✓ The authors demonstrate the technical feasibility of using intravascular stents in conjunction with electrolytically detachable coils (Guglielmi detachable coils [GDCs]) for treatment of fusiform, broad-based, acutely ruptured intracranial aneurysms and review the literature on endovascular approaches to ruptured aneurysms and cerebral stent placement. A 77-year-old man presented with an acute subarachnoid hemorrhage of the posterior fossa. A fusiform aneurysm with a broad-based neck measuring 12 mm and involving the distal vertebral artery (VA) and proximal third of the basilar artery (BA) was demonstrated on cerebral angiography. The aneurysm was judged to be inoperable. Six days later a repeated hemorrhage occurred. A 15-mm-long intravascular stent was placed across the base of the aneurysm in the BA and expanded to 4 mm to act as a bridging scaffold to create a neck. A microcatheter was then guided through the interstices of the stent into the body and dome of the aneurysm, and GDCs were deposited for occlusion.

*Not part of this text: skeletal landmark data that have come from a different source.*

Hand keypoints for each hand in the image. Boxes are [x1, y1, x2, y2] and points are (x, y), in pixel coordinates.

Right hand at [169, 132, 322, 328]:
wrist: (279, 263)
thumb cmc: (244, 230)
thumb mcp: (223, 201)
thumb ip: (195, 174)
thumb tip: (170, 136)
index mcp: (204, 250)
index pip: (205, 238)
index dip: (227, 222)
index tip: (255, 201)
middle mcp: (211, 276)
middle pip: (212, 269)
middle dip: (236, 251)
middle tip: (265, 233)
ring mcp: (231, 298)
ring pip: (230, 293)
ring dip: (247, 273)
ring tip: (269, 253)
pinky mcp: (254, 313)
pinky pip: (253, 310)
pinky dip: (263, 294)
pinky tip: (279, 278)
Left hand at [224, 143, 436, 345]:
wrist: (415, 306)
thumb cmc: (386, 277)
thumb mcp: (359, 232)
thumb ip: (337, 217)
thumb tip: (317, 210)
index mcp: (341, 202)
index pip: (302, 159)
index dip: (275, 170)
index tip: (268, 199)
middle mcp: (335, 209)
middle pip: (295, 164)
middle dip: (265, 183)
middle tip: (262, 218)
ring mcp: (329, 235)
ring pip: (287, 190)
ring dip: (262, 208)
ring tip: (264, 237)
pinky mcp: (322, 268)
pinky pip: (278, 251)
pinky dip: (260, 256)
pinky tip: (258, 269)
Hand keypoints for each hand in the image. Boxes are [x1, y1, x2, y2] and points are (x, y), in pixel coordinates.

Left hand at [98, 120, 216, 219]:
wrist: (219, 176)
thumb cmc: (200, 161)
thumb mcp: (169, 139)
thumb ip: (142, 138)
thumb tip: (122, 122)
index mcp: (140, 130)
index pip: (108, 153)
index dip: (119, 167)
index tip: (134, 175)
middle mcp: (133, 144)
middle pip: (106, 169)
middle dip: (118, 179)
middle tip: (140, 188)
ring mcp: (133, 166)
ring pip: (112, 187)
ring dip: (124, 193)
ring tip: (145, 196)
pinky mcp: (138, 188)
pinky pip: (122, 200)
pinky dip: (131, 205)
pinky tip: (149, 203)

The arteriogram obtained after stent placement demonstrated occlusion of the main dome and body of the aneurysm. The coils were stably positioned and held in place by the stent across the distal VA and BA fusiform aneurysm. Excellent blood flow to the distal BA and posterior cerebral artery was maintained through the stent. There were no new brainstem ischemic events attributable to the procedure. No rebleeding from the aneurysm had occurred by the 10.5-month follow-up evaluation, and the patient has experienced significant neurological improvement.
Certain types of intracranial fusiform aneurysms may now be treated by combining intravascular stent and GDC placement for aneurysm occlusion via an endovascular approach. This is the first known clinical application of this novel approach in a ruptured cerebral aneurysm.